Non. Une BV (Besloten Vennootschap, société à responsabilité limitée néerlandaise) peut bénéficier de la “deelnemingsvrijstelling” (exonération des revenus de participations) pour les dividendes et plus-values de filiales qualifiées, mais la “dividendbelasting” (impôt NL sur dividendes) et les traités s’appliquent, sous PPT (Principal Purpose Test, test de l’objectif principal) et exigences de substance. 

Puis-je détenir mes filiales européennes via une LLC sans double imposition ?
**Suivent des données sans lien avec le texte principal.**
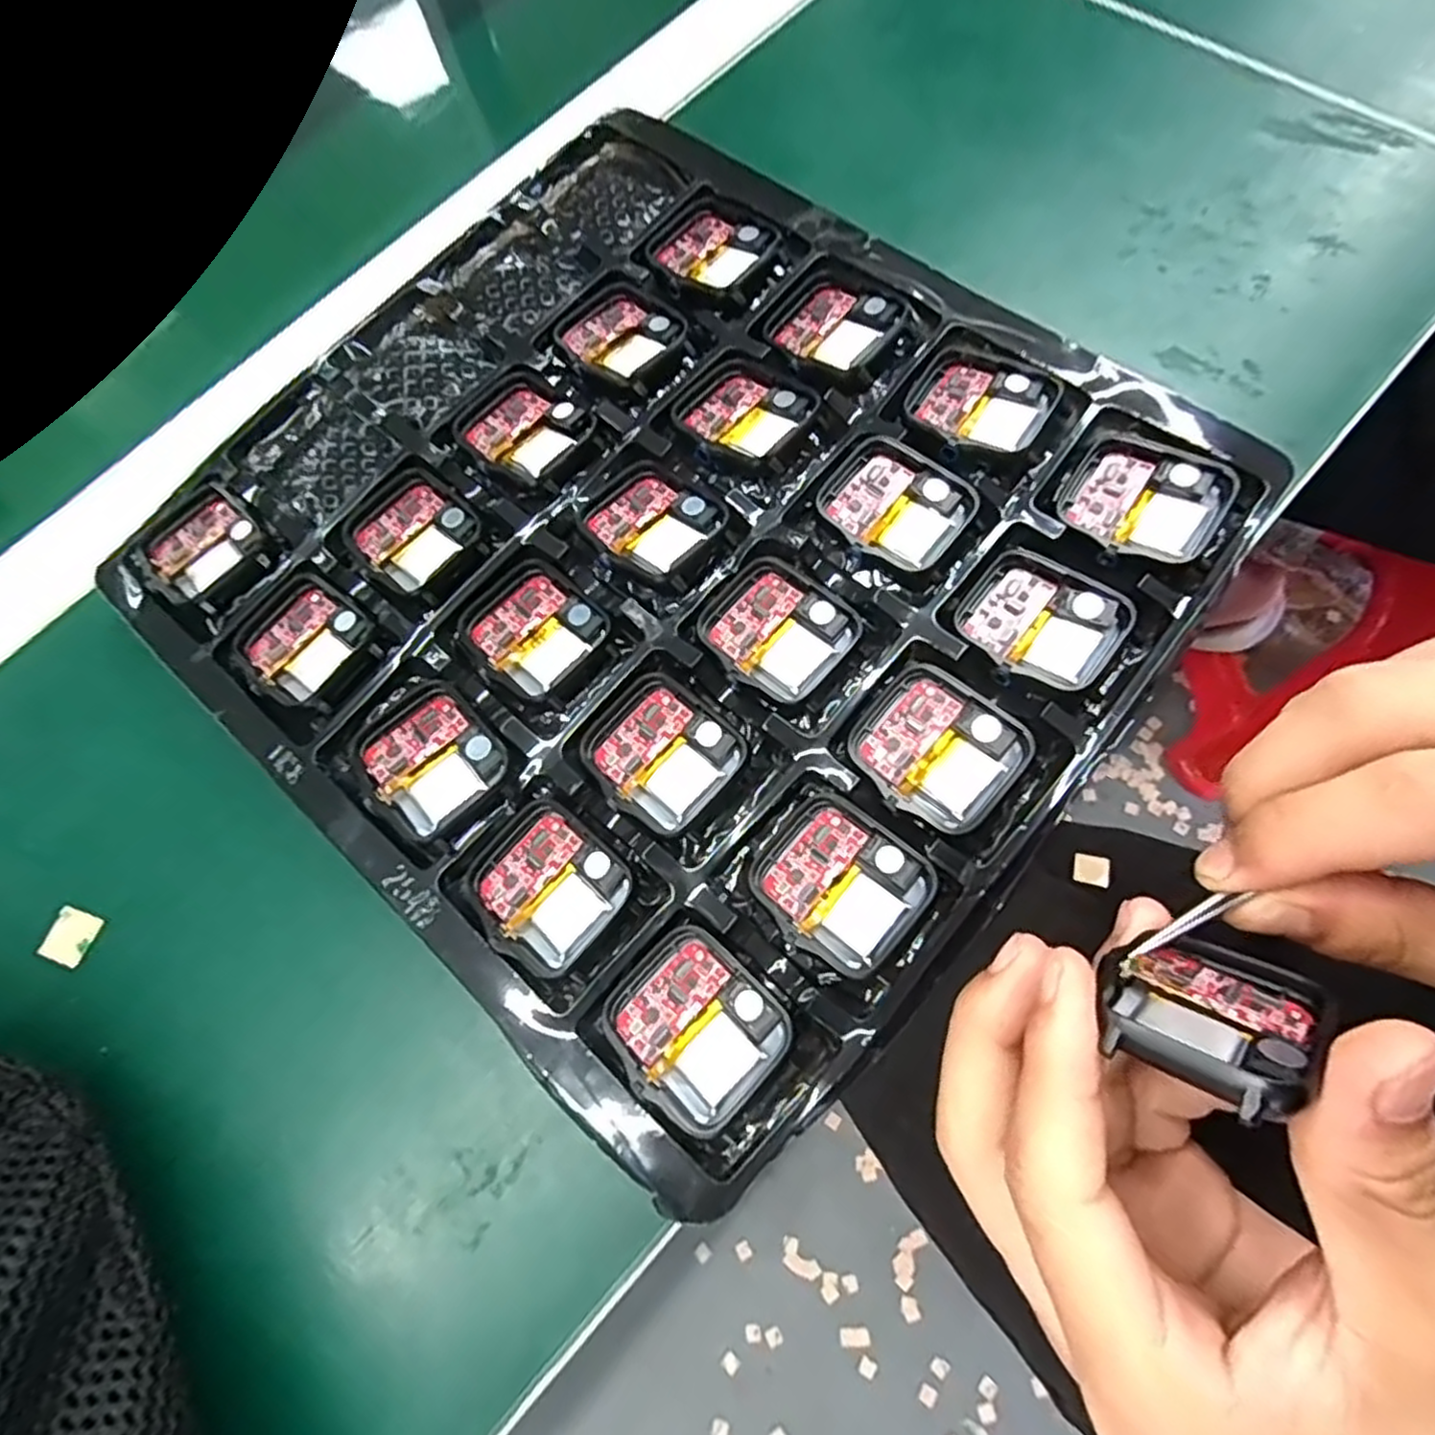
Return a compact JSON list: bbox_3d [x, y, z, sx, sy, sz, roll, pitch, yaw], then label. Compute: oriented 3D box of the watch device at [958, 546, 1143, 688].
[{"bbox_3d":[0.094,-0.028,0.208,0.042,0.009,0.037,38,79,16],"label":"watch device"}]

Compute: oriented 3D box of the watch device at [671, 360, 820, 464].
[{"bbox_3d":[0.007,-0.100,0.237,0.040,0.008,0.037,36,79,16],"label":"watch device"}]

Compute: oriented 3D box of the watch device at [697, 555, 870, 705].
[{"bbox_3d":[0.017,-0.026,0.217,0.042,0.011,0.037,38,79,16],"label":"watch device"}]

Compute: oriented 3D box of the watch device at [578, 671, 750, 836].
[{"bbox_3d":[-0.017,0.010,0.208,0.041,0.009,0.036,36,79,16],"label":"watch device"}]

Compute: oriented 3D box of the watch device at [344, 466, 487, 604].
[{"bbox_3d":[-0.100,-0.062,0.236,0.043,0.006,0.036,40,80,16],"label":"watch device"}]

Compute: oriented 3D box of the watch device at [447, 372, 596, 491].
[{"bbox_3d":[-0.066,-0.098,0.244,0.043,0.007,0.037,37,79,16],"label":"watch device"}]

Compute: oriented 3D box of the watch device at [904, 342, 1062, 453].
[{"bbox_3d":[0.083,-0.101,0.230,0.042,0.007,0.036,31,77,15],"label":"watch device"}]

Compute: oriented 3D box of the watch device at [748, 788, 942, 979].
[{"bbox_3d":[0.032,0.043,0.190,0.041,0.006,0.037,40,80,16],"label":"watch device"}]

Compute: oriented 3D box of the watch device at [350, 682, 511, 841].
[{"bbox_3d":[-0.084,0.012,0.211,0.036,0.006,0.041,-43,73,-9],"label":"watch device"}]

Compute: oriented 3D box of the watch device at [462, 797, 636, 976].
[{"bbox_3d":[-0.048,0.046,0.199,0.041,0.008,0.037,39,79,16],"label":"watch device"}]

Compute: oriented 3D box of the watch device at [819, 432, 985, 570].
[{"bbox_3d":[0.054,-0.066,0.221,0.042,0.008,0.035,39,79,16],"label":"watch device"}]

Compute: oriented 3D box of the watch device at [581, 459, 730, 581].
[{"bbox_3d":[-0.021,-0.062,0.227,0.040,0.006,0.037,39,79,16],"label":"watch device"}]

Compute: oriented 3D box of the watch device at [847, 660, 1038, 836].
[{"bbox_3d":[0.060,0.008,0.196,0.042,0.008,0.036,37,79,16],"label":"watch device"}]

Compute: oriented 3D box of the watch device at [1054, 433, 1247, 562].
[{"bbox_3d":[0.128,-0.065,0.214,0.043,0.010,0.035,32,77,15],"label":"watch device"}]

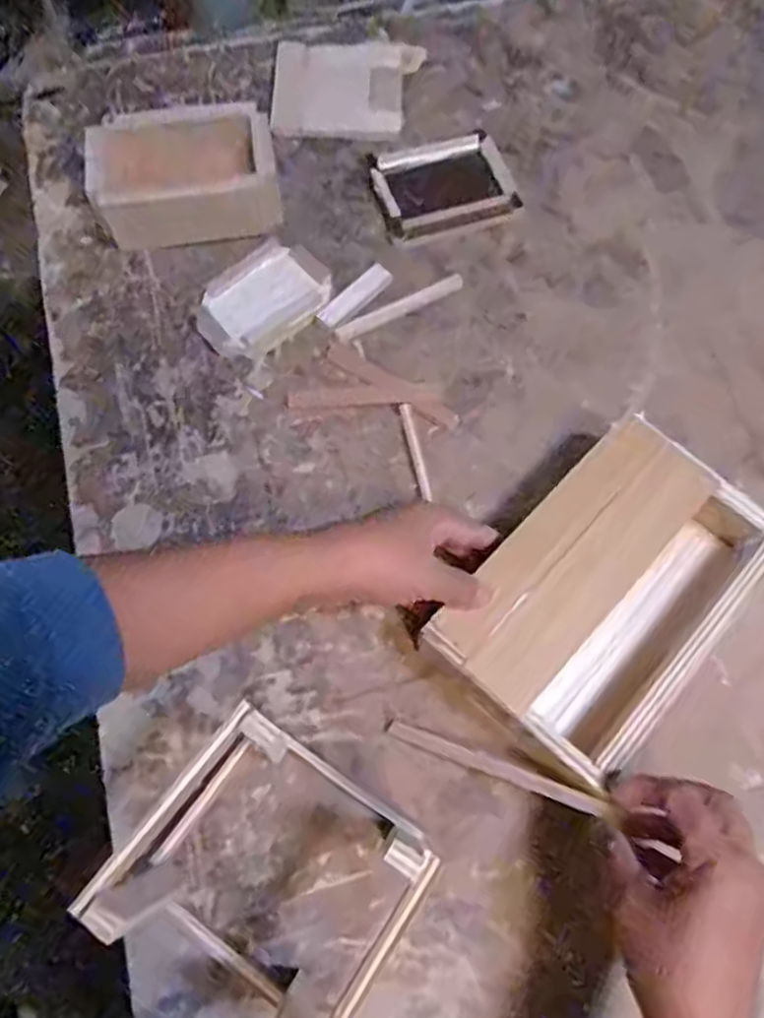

Possible, mais à cadrer : une LLC transparente n’accède pas toujours aux traités au niveau entité ; l’accès dépend souvent de la résidence des membres. Selon les investisseurs et flux, une élection « check-the-box » (Form 8832) pour imposer la LLC en corporation (société soumise à l’impôt sur les sociétés) peut sécuriser l’accès aux traités.

Quelle structure facilite le plus une levée de fonds ?

La LLC est très modulable et peut être élue en C-Corp (société soumise à l’IS) si c’est le standard des investisseurs. La BV offre des outils européens (actions à droits différenciés, STAK, Stichting Administratiekantoor, fondation d’administration) et une gouvernance codifiée. Le choix dépend du profil d’investisseurs et des traités visés. 

Quelles obligations BOI/UBO s’appliquent aux deux options ?

Aux États-Unis, le dépôt BOI, concernant les informations sur les bénéficiaires effectifs, auprès du FinCEN (Financial Crimes Enforcement Network) pour les « reporting companies » est impératif, avec mises à jour en cas de changement. Au Pays-Bas, il y a l’inscription UBO (Ultimate Beneficial Owner, bénéficiaire effectif ultime) auprès de la KVK (Kamer van Koophandel, Chambre de commerce). L’accès public a été restreint depuis un arrêt de la CJUE (Cour de justice de l’Union européenne), mais les autorités y accèdent.